Boeing’s CEO David Calhoun has resigned, but over the weekend Fortune reported his replacement could be Patrick Shanahan, the architect of the ethos that governed the 787 program and its flagship plant in South Carolina, and a man one longtime Boeing executive I know described as a “classic schoolyard bully.” Shanahan was in line to become Donald Trump’s defense secretary before word leaked that he emphatically defended his son after the then 17-year-old beat his mother—Shanahan’s ex-wife—bloody and unconscious with a baseball bat. The assault and others in the aviation executive’s mutually abusive domestic life would later prompt Shanahan to withdraw his nomination. Shanahan was hired last year as the CEO of Spirit AeroSystems, the contractor that made the door plug that fell out of Alaska Flight 1282.
The market fundamentalist business press has been working overtime to drown out widespread calls for the next CEO to be an aerospace engineer with its own counterintuitive nominations: Hey, how about the CEO of General Electric? Or if Larry Culp is out of Boeing’s league, what about the MBA who leads that South Florida manufacturer of HVAC equipment and has done such a great job serving on the Boeing board? Anyone but an “aviation romantic,” sniffed The Wall Street Journal op-ed page’s most doctrinaire Chamber of Commerce mouthpiece, Holman Jenkins, last week.
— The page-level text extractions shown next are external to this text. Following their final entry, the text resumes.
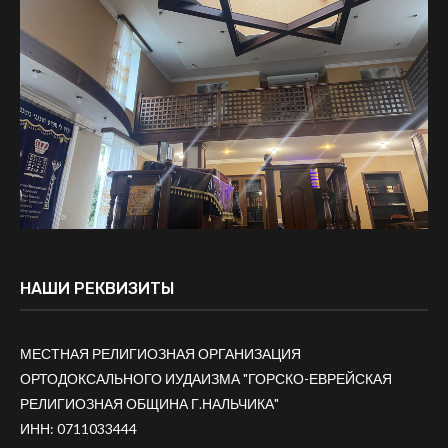
НАШИ РЕКВИЗИТЫ
МЕСТНАЯ РЕЛИГИОЗНАЯ ОРГАНИЗАЦИЯ
ОРТОДОКСАЛЬНОГО ИУДАИЗМА "ГОРСКО-ЕВРЕЙСКАЯ
РЕЛИГИОЗНАЯ ОБЩИНА Г.НАЛЬЧИКА"
ИНН: 0711033444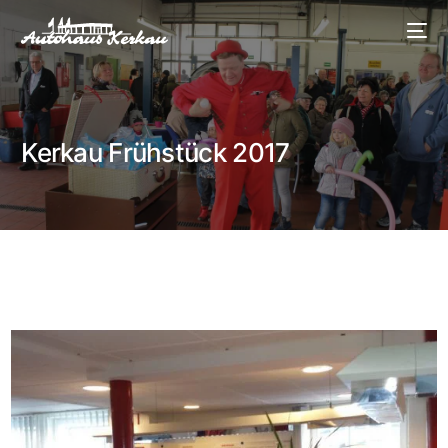
Kerkau Frühstück 2017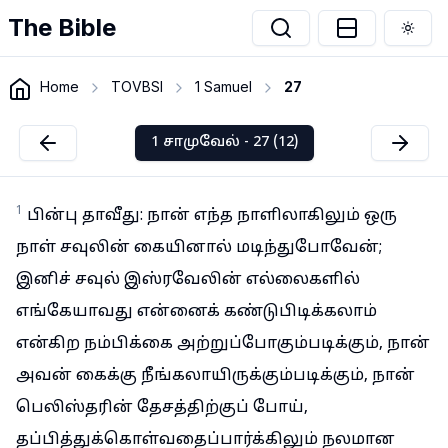
The Bible
Togg
Home
TOVBSI
1 Samuel
27
1 சாமுவேல் - 27 (12)
1
பின்பு தாவீது: நான் எந்த நாளிலாகிலும் ஒரு
நாள் சவுலின் கையினால் மடிந்துபோவேன்;
இனிச் சவுல் இஸ்ரவேலின் எல்லைகளில்
எங்கேயாவது என்னைக் கண்டுபிடிக்கலாம்
என்கிற நம்பிக்கை அற்றுப்போகும்படிக்கும், நான்
அவன் கைக்கு நீங்கலாயிருக்கும்படிக்கும், நான்
பெலிஸ்தரின் தேசத்திற்குப் போய்,
தப்பித்துக்கொள்வதைப்பார்க்கிலும் நலமான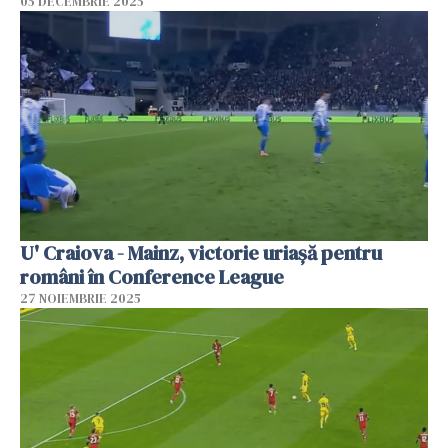
05 DECEMBRIE 2025
U' Craiova - Mainz, victorie uriașă pentru
români în Conference League
27 NOIEMBRIE 2025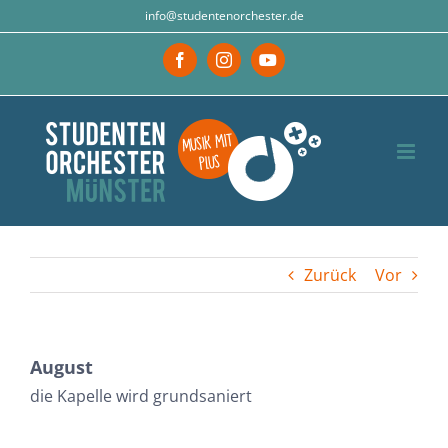
Zum
info@studentenorchester.de
Inhalt
Facebook
Instagram
YouTube
springen
Zurück
Vor
August
die Kapelle wird grundsaniert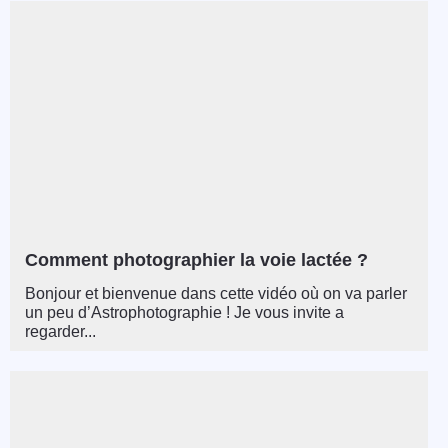
Comment photographier la voie lactée ?
Bonjour et bienvenue dans cette vidéo où on va parler
un peu d’Astrophotographie ! Je vous invite a
regarder...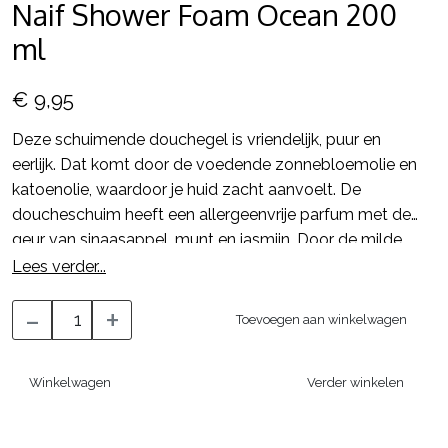
Naif Shower Foam Ocean 200
ml
€ 9,95
Deze schuimende douchegel is vriendelijk, puur en
eerlijk. Dat komt door de voedende zonnebloemolie en
katoenolie, waardoor je huid zacht aanvoelt. De
doucheschuim heeft een allergeenvrije parfum met de
geur van sinaasappel, munt en jasmijn. Door de milde
formulering is ‘ie geschikt voor iedere huid.
Lees verder...
-
+
Toevoegen aan winkelwagen
Winkelwagen
Verder winkelen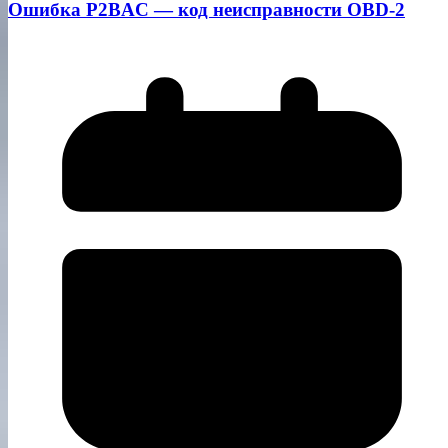
Ошибка P2BAC — код неисправности OBD-2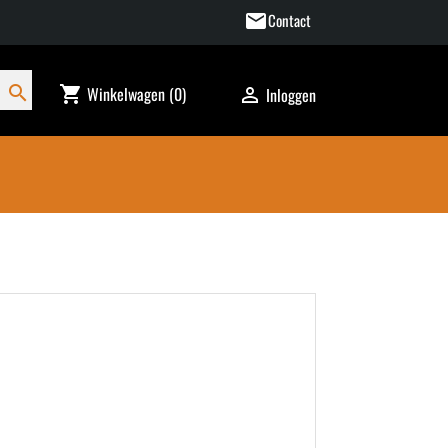
mail
Contact
search
Winkelwagen
(0)
shopping_cart
Inloggen
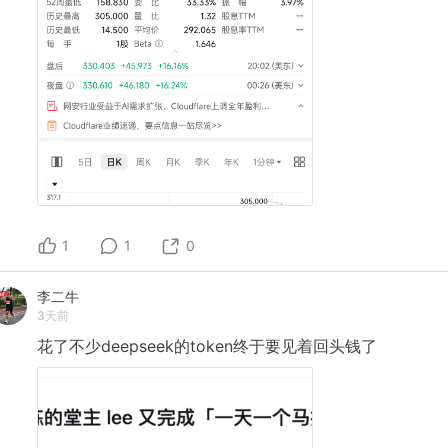
1
1
0
李二牛
3天前
花了不少deepseek的token终于要见着回头钱了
Unbelievably, Ryanair CEO Michael O’Leary just gave an interview suggesting Boeing’s next CEO should be an accountant, and admitted that he’d miss lame-duck CEO Calhoun, who majored in accounting in undergrad.
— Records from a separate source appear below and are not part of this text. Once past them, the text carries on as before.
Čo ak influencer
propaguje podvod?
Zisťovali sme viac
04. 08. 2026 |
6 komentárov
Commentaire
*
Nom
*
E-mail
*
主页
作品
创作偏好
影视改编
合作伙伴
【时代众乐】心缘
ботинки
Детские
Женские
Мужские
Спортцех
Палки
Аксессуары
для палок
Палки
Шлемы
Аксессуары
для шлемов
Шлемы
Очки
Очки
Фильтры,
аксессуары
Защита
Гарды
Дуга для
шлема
Later that afternoon, I got a text message from one of Barnett’s old Boeing co-workers who’d been fired from the Charleston plant for reporting a safety risk created by shoddy manufacturing. An FAA investigation had vindicated most of the whistleblower’s allegations, only after they’d withdrawn their AIR 21 complaint out of fear Boeing would force them to pay legal fees. Inside the whistleblower’s text was a photo of a wheel missing two lug nuts; the car had been mysteriously wobbling, so they’d pulled over to check. It had been years since they’d left the company, but they could not shake the sense that someone, somewhere was still trying to exact revenge on them for speaking out. “If anything happens,” they told me, not for the first time, “I’m not suicidal.”